College football and COVID-19

With continued concerns about COVID-19, NCAA conferences are divided on how to have a college football season. Of the 10 NCAA Division I FBS conferences, four have declared they will not play football this fall, including the Big Ten Conference and Pacific-12 Conference.

            Dr. Andy Doyle, associate professor of history at Winthrop University, said this split was in large part due to regional, political differences.

“There’s kind of a red state, blue state thing going on that’s been going on in football for years,” he said. “Football is more popular in red states.”

Doyle, who teaches a History of American Football course at Winthrop and is featured in ESPN’s series about SEC football entitled “Saturdays in the South,” said he is not surprised some conferences have chosen not to play this fall.

“The PAC-12 in particular, I just think there was no chance they were going to have football because of the social, political, cultural things,” he said. “The pressure to have it wasn’t huge and the pressure against it was pretty significant.”

Doyle said the governors of California and Washington had been particularly outspoken against the idea of having football this fall, which affects schools like Washington, Washington State, UC Berkeley and UCLA.

“If you don’t have those four teams in the PAC-12, then you don’t have a PAC-12,” he said.

Doyle said the Big Ten is more divided. While schools like the University of Nebraska-Lincoln are in extremely red states, other universities in the conference like Pennsylvania State and Michigan State are in states led by Democratic governors.

“Getting every Big Ten school was going to be an impossibility, so there’s a whole lot of Ohio State [and] Michigan fans who are seriously [upset],” he said.

            Doyle said he believes it may be safer for football to be played this fall than for it not to be.

            “I think, honestly, the players might be safer in a very disciplined and regimented environment where they’re getting tested regularly and they’ve got coaches all over their [butt] every single day,” Doyle said. He also said he thinks teammates will help hold each other accountable.

“They don’t want to be the one that brings the virus back,” he said. “They don’t want to be the idiots on the Miami Marlins who went to a strip joint and infected half their team.”

            One school that began receiving a lot of attention during the scheduling process was Notre Dame. The Fighting Irish, who operate as an independent football team with no full-time conference affiliation, will join the ACC temporarily for the 2020 season.

            While some fans have speculated that this could be a permanent switch for Notre Dame, Doyle said it will not happen.

            “Notre Dame loves [its] independent status,” he said. “Notre Dame doesn’t have to split its television revenue with other conference members, so they make more money than any other college football team off of television. They like that and they’re going to keep that.”

            As for football in the spring, Doyle said he doesn’t believe there will be much of a season because players will need to focus on preparing for the NFL Combine. Furthermore, players who get drafted by an NFL team will be expected to play a 17-game regular season in the fall.

            That would have players playing over twice as many games as they are used to in a calendar year, which could be physically and mentally exhausting and could put them at a greater risk for injury.

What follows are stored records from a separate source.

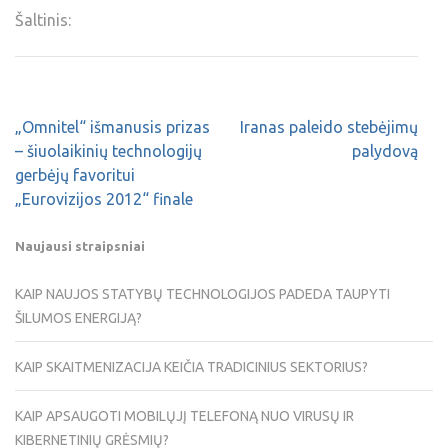
Šaltinis:
„Omnitel“ išmanusis prizas
Iranas paleido stebėjimų
– šiuolaikinių technologijų
palydovą
gerbėjų favoritui
„Eurovizijos 2012“ finale
Naujausi straipsniai
KAIP NAUJOS STATYBŲ TECHNOLOGIJOS PADEDA TAUPYTI
ŠILUMOS ENERGIJĄ?
KAIP SKAITMENIZACIJA KEIČIA TRADICINIUS SEKTORIUS?
KAIP APSAUGOTI MOBILŲJĮ TELEFONĄ NUO VIRUSŲ IR
KIBERNETINIŲ GRĖSMIŲ?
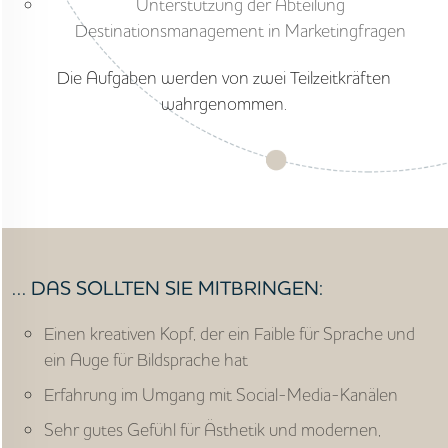
Unterstützung der Abteilung
Destinationsmanagement in Marketingfragen
Die Aufgaben werden von zwei Teilzeitkräften
wahrgenommen.
… DAS SOLLTEN SIE MITBRINGEN:
Einen kreativen Kopf, der ein Faible für Sprache und
ein Auge für Bildsprache hat
Erfahrung im Umgang mit Social-Media-Kanälen
Sehr gutes Gefühl für Ästhetik und modernen,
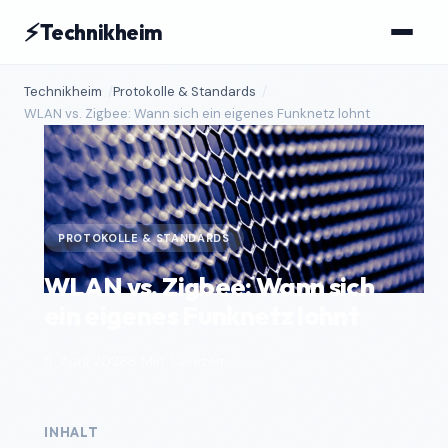
⚡
Technikheim
Technikheim
Protokolle & Standards
WLAN vs. Zigbee: Wann sich ein eigenes Funknetz lohnt
PROTOKOLLE & STANDARDS
WLAN vs. Zigbee: Wann sich
ein eigenes Funknetz lohnt
5. April 2026
8 Min. Lesezeit
INHALT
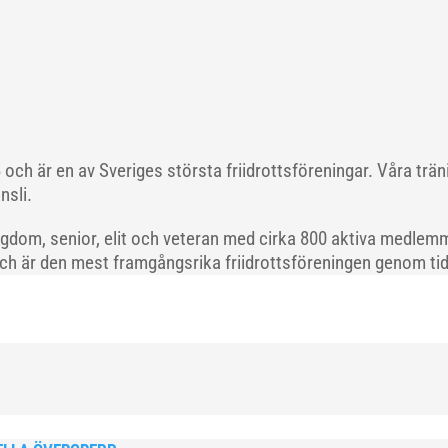
och är en av Sveriges största friidrottsföreningar. Våra trä
nsli.
gdom, senior, elit och veteran med cirka 800 aktiva medlemm
och är den mest framgångsrika friidrottsföreningen genom tide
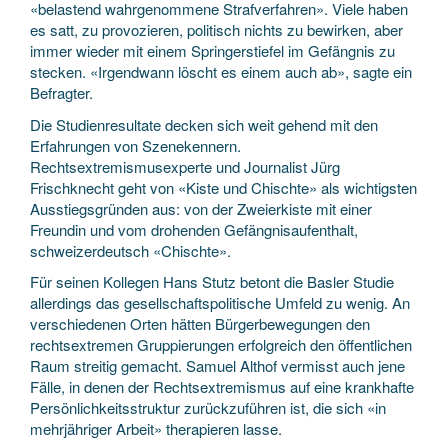
«belastend wahrgenommene Strafverfahren». Viele haben
es satt, zu provozieren, politisch nichts zu bewirken, aber
immer wieder mit einem Springerstiefel im Gefängnis zu
stecken. «Irgendwann löscht es einem auch ab», sagte ein
Befragter.
Die Studienresultate decken sich weit gehend mit den
Erfahrungen von Szenekennern.
Rechtsextremismusexperte und Journalist Jürg
Frischknecht geht von «Kiste und Chischte» als wichtigsten
Ausstiegsgründen aus: von der Zweierkiste mit einer
Freundin und vom drohenden Gefängnisaufenthalt,
schweizerdeutsch «Chischte».
Für seinen Kollegen Hans Stutz betont die Basler Studie
allerdings das gesellschaftspolitische Umfeld zu wenig. An
verschiedenen Orten hätten Bürgerbewegungen den
rechtsextremen Gruppierungen erfolgreich den öffentlichen
Raum streitig gemacht. Samuel Althof vermisst auch jene
Fälle, in denen der Rechtsextremismus auf eine krankhafte
Persönlichkeitsstruktur zurückzuführen ist, die sich «in
mehrjähriger Arbeit» therapieren lasse.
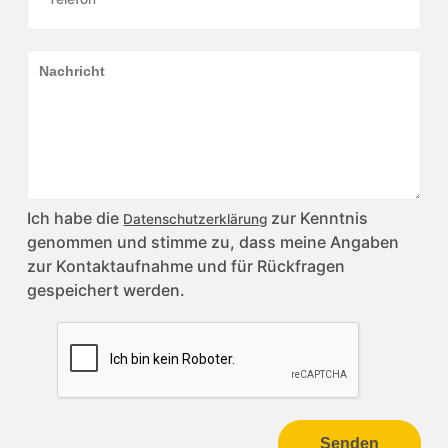
Ich habe die
zur Kenntnis
Datenschutzerklärung
genommen und stimme zu, dass meine Angaben
zur Kontaktaufnahme und für Rückfragen
gespeichert werden.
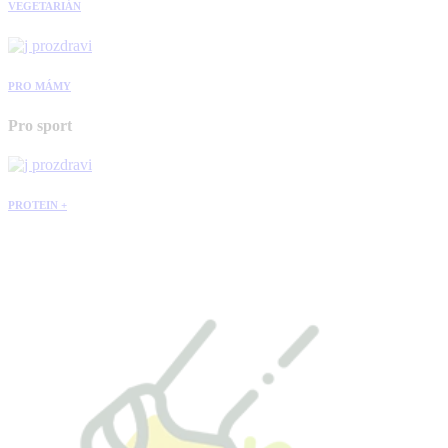
VEGETARIÁN
PRO MÁMY
Pro sport
PROTEIN +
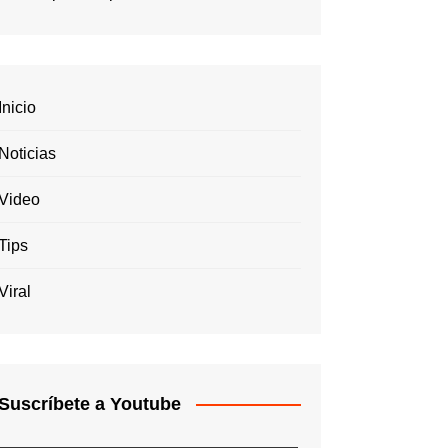
Inicio
Noticias
Video
Tips
Viral
Suscríbete a Youtube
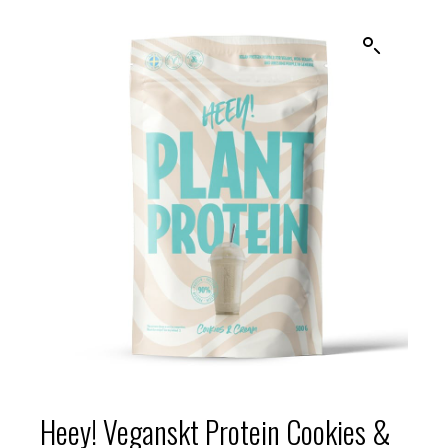
Heey! Veganskt Protein Cookies &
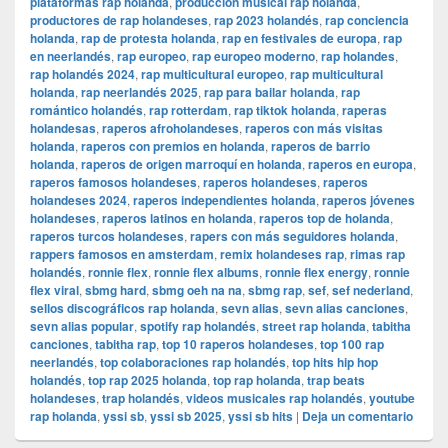
plataformas rap holanda
,
producción musical rap holanda
,
productores de rap holandeses
,
rap 2023 holandés
,
rap conciencia
holanda
,
rap de protesta holanda
,
rap en festivales de europa
,
rap
en neerlandés
,
rap europeo
,
rap europeo moderno
,
rap holandes
,
rap holandés 2024
,
rap multicultural europeo
,
rap multicultural
holanda
,
rap neerlandés 2025
,
rap para bailar holanda
,
rap
romántico holandés
,
rap rotterdam
,
rap tiktok holanda
,
raperas
holandesas
,
raperos afroholandeses
,
raperos con más visitas
holanda
,
raperos con premios en holanda
,
raperos de barrio
holanda
,
raperos de origen marroquí en holanda
,
raperos en europa
,
raperos famosos holandeses
,
raperos holandeses
,
raperos
holandeses 2024
,
raperos independientes holanda
,
raperos jóvenes
holandeses
,
raperos latinos en holanda
,
raperos top de holanda
,
raperos turcos holandeses
,
rapers con más seguidores holanda
,
rappers famosos en amsterdam
,
remix holandeses rap
,
rimas rap
holandés
,
ronnie flex
,
ronnie flex albums
,
ronnie flex energy
,
ronnie
flex viral
,
sbmg hard
,
sbmg oeh na na
,
sbmg rap
,
sef
,
sef nederland
,
sellos discográficos rap holanda
,
sevn alias
,
sevn alias canciones
,
sevn alias popular
,
spotify rap holandés
,
street rap holanda
,
tabitha
canciones
,
tabitha rap
,
top 10 raperos holandeses
,
top 100 rap
neerlandés
,
top colaboraciones rap holandés
,
top hits hip hop
holandés
,
top rap 2025 holanda
,
top rap holanda
,
trap beats
holandeses
,
trap holandés
,
videos musicales rap holandés
,
youtube
rap holanda
,
yssi sb
,
yssi sb 2025
,
yssi sb hits
|
Deja un comentario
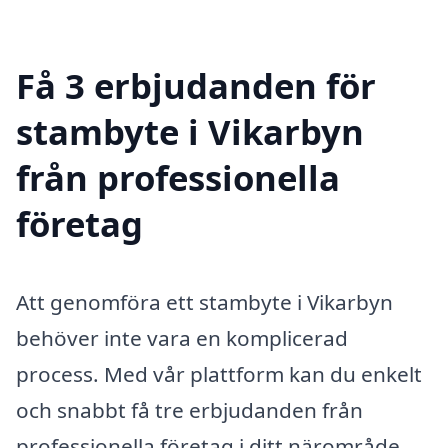
Få 3 erbjudanden för
stambyte i Vikarbyn
från professionella
företag
Att genomföra ett stambyte i Vikarbyn
behöver inte vara en komplicerad
process. Med vår plattform kan du enkelt
och snabbt få tre erbjudanden från
professionella företag i ditt närområde.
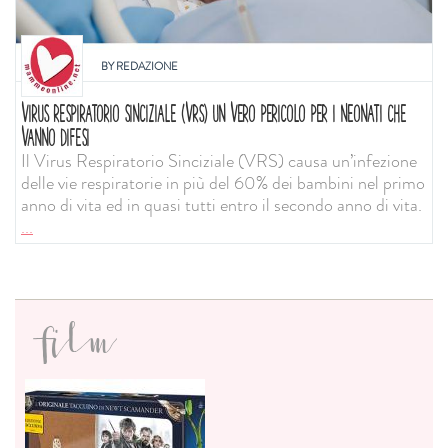
BY
REDAZIONE
VIRUS RESPIRATORIO SINCIZIALE (VRS) UN VERO PERICOLO PER I NEONATI CHE
VANNO DIFESI
Il Virus Respiratorio Sinciziale (VRS) causa un’infezione
delle vie respiratorie in più del 60% dei bambini nel primo
anno di vita ed in quasi tutti entro il secondo anno di vita.
...
film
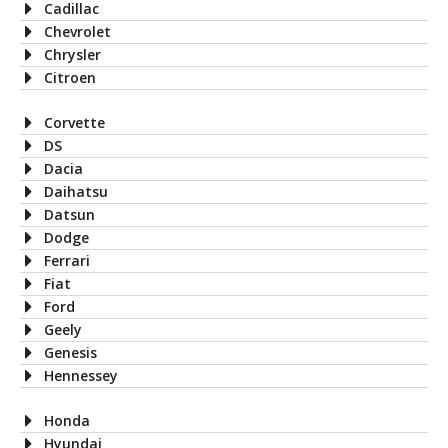
Cadillac
Chevrolet
Chrysler
Citroen
Corvette
DS
Dacia
Daihatsu
Datsun
Dodge
Ferrari
Fiat
Ford
Geely
Genesis
Hennessey
Honda
Hyundai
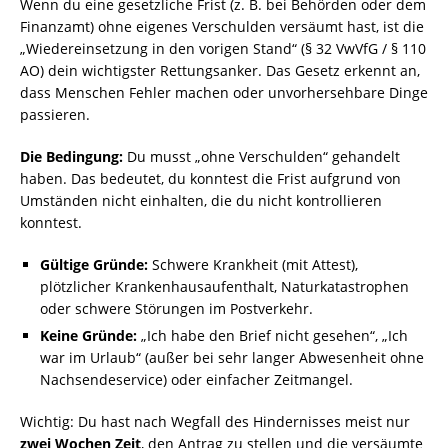
Wenn du eine gesetzliche Frist (z. B. bei Behörden oder dem
Finanzamt) ohne eigenes Verschulden versäumt hast, ist die
„Wiedereinsetzung in den vorigen Stand“ (§ 32 VwVfG / § 110
AO) dein wichtigster Rettungsanker. Das Gesetz erkennt an,
dass Menschen Fehler machen oder unvorhersehbare Dinge
passieren.
Die Bedingung:
Du musst „ohne Verschulden“ gehandelt
haben. Das bedeutet, du konntest die Frist aufgrund von
Umständen nicht einhalten, die du nicht kontrollieren
konntest.
Gültige Gründe:
Schwere Krankheit (mit Attest),
plötzlicher Krankenhausaufenthalt, Naturkatastrophen
oder schwere Störungen im Postverkehr.
Keine Gründe:
„Ich habe den Brief nicht gesehen“, „Ich
war im Urlaub“ (außer bei sehr langer Abwesenheit ohne
Nachsendeservice) oder einfacher Zeitmangel.
Wichtig: Du hast nach Wegfall des Hindernisses meist nur
zwei Wochen Zeit
, den Antrag zu stellen und die versäumte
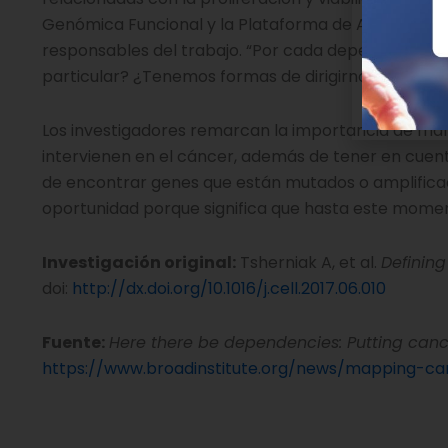
Genómica Funcional y la Plataforma de Alteración Ge
responsables del trabajo. “Por cada dependencia
particular? ¿Tenemos formas de dirigirnos hacia e
Los investigadores remarcan la importancia de man
intervienen en el cáncer, además de tener en cuen
de encontrar genes que están mutados o amplificad
oportunidad porque significa que hasta este mome
Investigación original:
Tsherniak A, et al.
Definin
doi:
http://dx.doi.org/10.1016/j.cell.2017.06.010
Fuente:
Here there be dependencies: Putting cance
https://www.broadinstitute.org/news/mapping-canc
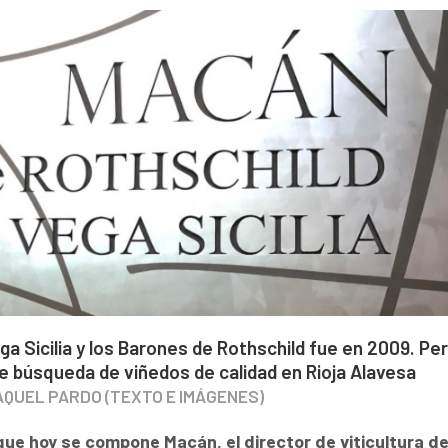
a Sicilia y los Barones de Rothschild fue en 2009. Pe
de búsqueda de viñedos de calidad en Rioja Alavesa
AQUEL PARDO (TEXTO E IMÁGENES)
que hoy se compone Macán, el director de viticultura d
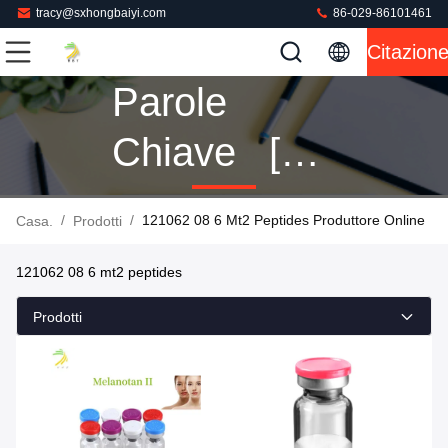
tracy@sxhongbaiyi.com
86-029-86101461
Citazion
Parole
Chiave [
121062 08 6
/
/
121062 08 6 Mt2 Peptides Produttore Online
Casa.
Prodotti
Mt2
121062 08 6 mt2 peptides
Peptides ]
Prodotti
Partita 24
Prodotti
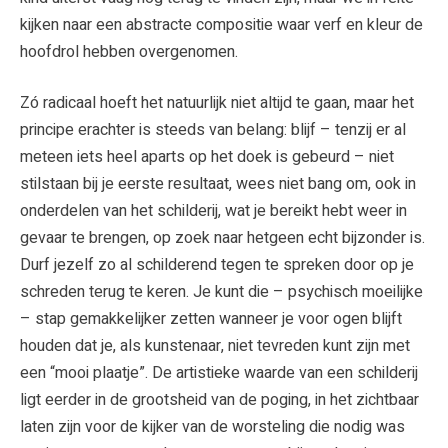
kijken naar een abstracte compositie waar verf en kleur de
hoofdrol hebben overgenomen.
Zó radicaal hoeft het natuurlijk niet altijd te gaan, maar het
principe erachter is steeds van belang: blijf – tenzij er al
meteen iets heel aparts op het doek is gebeurd – niet
stilstaan bij je eerste resultaat, wees niet bang om, ook in
onderdelen van het schilderij, wat je bereikt hebt weer in
gevaar te brengen, op zoek naar hetgeen echt bijzonder is.
Durf jezelf zo al schilderend tegen te spreken door op je
schreden terug te keren. Je kunt die – psychisch moeilijke
– stap gemakkelijker zetten wanneer je voor ogen blijft
houden dat je, als kunstenaar, niet tevreden kunt zijn met
een “mooi plaatje”. De artistieke waarde van een schilderij
ligt eerder in de grootsheid van de poging, in het zichtbaar
laten zijn voor de kijker van de worsteling die nodig was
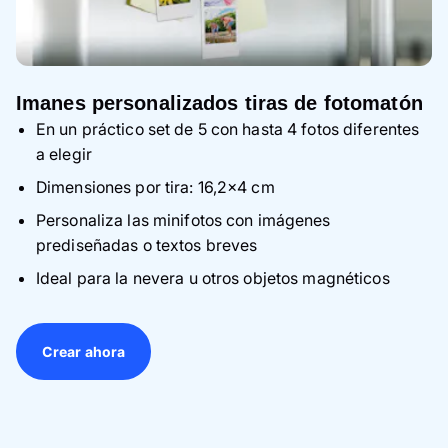
Imanes personalizados tiras de fotomatón
En un práctico set de 5 con hasta 4 fotos diferentes
a elegir
Dimensiones por tira: 16,2×4 cm
Personaliza las minifotos con imágenes
prediseñadas o textos breves
Ideal para la nevera u otros objetos magnéticos
Crear ahora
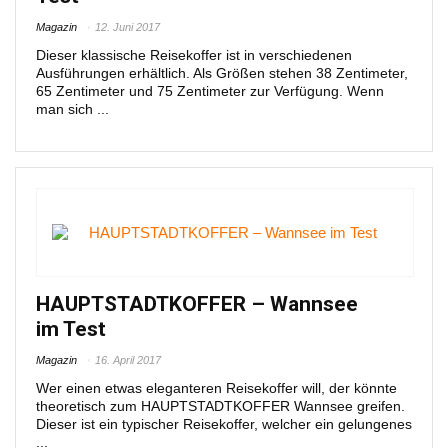
Magazin
12. Juni 2017
Dieser klassische Reisekoffer ist in verschiedenen
Ausführungen erhältlich. Als Größen stehen 38 Zentimeter,
65 Zentimeter und 75 Zentimeter zur Verfügung. Wenn
man sich ...
HAUPTSTADTKOFFER – Wannsee
im Test
Magazin
16. April 2017
Wer einen etwas eleganteren Reisekoffer will, der könnte
theoretisch zum HAUPTSTADTKOFFER Wannsee greifen.
Dieser ist ein typischer Reisekoffer, welcher ein gelungenes
...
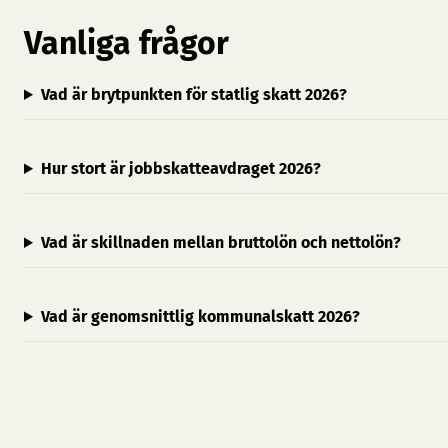
Vanliga frågor
Vad är brytpunkten för statlig skatt 2026?
Hur stort är jobbskatteavdraget 2026?
Vad är skillnaden mellan bruttolön och nettolön?
Vad är genomsnittlig kommunalskatt 2026?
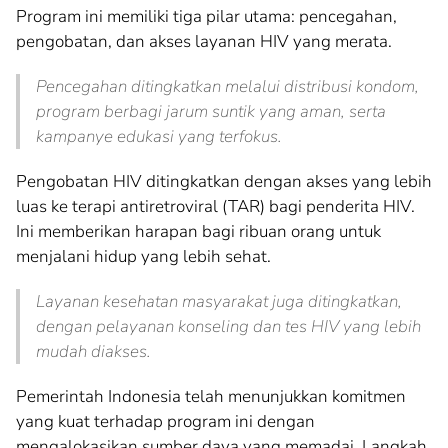
Program ini memiliki tiga pilar utama: pencegahan,
pengobatan, dan akses layanan HIV yang merata.
Pencegahan ditingkatkan melalui distribusi kondom,
program berbagi jarum suntik yang aman, serta
kampanye edukasi yang terfokus.
Pengobatan HIV ditingkatkan dengan akses yang lebih
luas ke terapi antiretroviral (TAR) bagi penderita HIV.
Ini memberikan harapan bagi ribuan orang untuk
menjalani hidup yang lebih sehat.
Layanan kesehatan masyarakat juga ditingkatkan,
dengan pelayanan konseling dan tes HIV yang lebih
mudah diakses.
Pemerintah Indonesia telah menunjukkan komitmen
yang kuat terhadap program ini dengan
mengalokasikan sumber daya yang memadai. Langkah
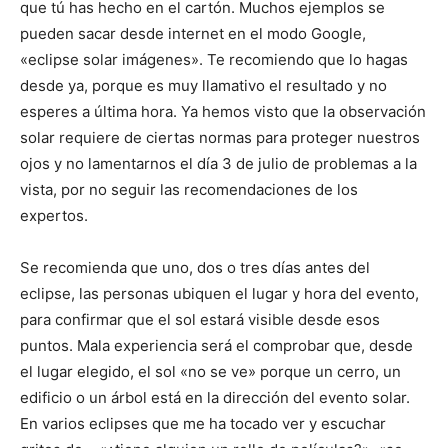
que tú has hecho en el cartón. Muchos ejemplos se
pueden sacar desde internet en el modo Google,
«eclipse solar imágenes». Te recomiendo que lo hagas
desde ya, porque es muy llamativo el resultado y no
esperes a última hora. Ya hemos visto que la observación
solar requiere de ciertas normas para proteger nuestros
ojos y no lamentarnos el día 3 de julio de problemas a la
vista, por no seguir las recomendaciones de los
expertos.
Se recomienda que uno, dos o tres días antes del
eclipse, las personas ubiquen el lugar y hora del evento,
para confirmar que el sol estará visible desde esos
puntos. Mala experiencia será el comprobar que, desde
el lugar elegido, el sol «no se ve» porque un cerro, un
edificio o un árbol está en la dirección del evento solar.
En varios eclipses que me ha tocado ver y escuchar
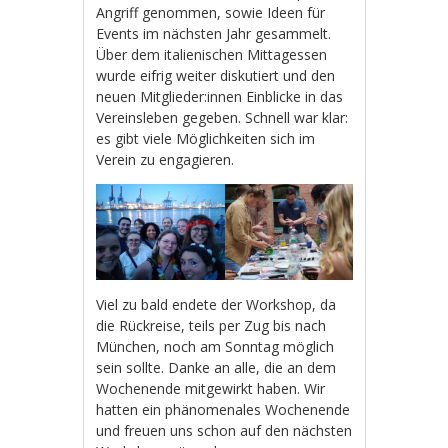
Angriff genommen, sowie Ideen für
Events im nächsten Jahr gesammelt.
Über dem italienischen Mittagessen
wurde eifrig weiter diskutiert und den
neuen Mitglieder:innen Einblicke in das
Vereinsleben gegeben. Schnell war klar:
es gibt viele Möglichkeiten sich im
Verein zu engagieren.
Viel zu bald endete der Workshop, da
die Rückreise, teils per Zug bis nach
München, noch am Sonntag möglich
sein sollte. Danke an alle, die an dem
Wochenende mitgewirkt haben. Wir
hatten ein phänomenales Wochenende
und freuen uns schon auf den nächsten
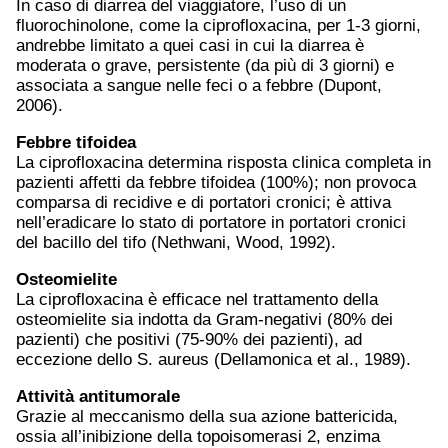
In caso di diarrea del viaggiatore, l’uso di un
fluorochinolone, come la ciprofloxacina, per 1-3 giorni,
andrebbe limitato a quei casi in cui la diarrea è
moderata o grave, persistente (da più di 3 giorni) e
associata a sangue nelle feci o a febbre (Dupont,
2006).
Febbre tifoidea
La ciprofloxacina determina risposta clinica completa in
pazienti affetti da febbre tifoidea (100%); non provoca
comparsa di recidive e di portatori cronici; è attiva
nell’eradicare lo stato di portatore in portatori cronici
del bacillo del tifo (Nethwani, Wood, 1992).
Osteomielite
La ciprofloxacina è efficace nel trattamento della
osteomielite sia indotta da Gram-negativi (80% dei
pazienti) che positivi (75-90% dei pazienti), ad
eccezione dello S. aureus (Dellamonica et al., 1989).
Attività antitumorale
Grazie al meccanismo della sua azione battericida,
ossia all’inibizione della topoisomerasi 2, enzima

            Doyle said smaller schools that don’t have many NFL prospects, like Wofford or Furman, could put together a season in the spring that is not too different from their normal seasons in the fall. However, he said most teams in the Big Ten and PAC-12 would have a “low budget version” of a football season.

            Finances are also a big factor for conferences to consider. Doyle said teams must examine their fixed costs (which include things that have to be paid, like coaches salaries) and their variable costs (which includes the actual cost of playing a season) to determine if there would be a greater loss or reward for playing in the spring. Plus, without fans in attendance, schools will be mostly relying on television revenue.

While they don’t make as much as Notre Dame, Doyle said the Big Ten and PAC-12 would be okay since almost 50% of their revenue comes from television anyway. For smaller schools that are usually more dependent on gameday revenues at the stadium, he said it would be a matter of how many television viewers they can draw in the spring.

“What they’re banking on is the public appetite for football,” he said. “There’s no more college football on, [so] now a game between Western Michigan and Bowling Green might actually get some ratings – or at least enough to put a few coins in the coffer.”

While the public appetite to attend a football game may also be pretty big, Doyle said it’s important to remember that schools can’t make the decision to allow fans alone.

            “It’s gotta be approved by state governments, and if you’ve got a hard-core lockdown governor, that ain’t gonna happen.”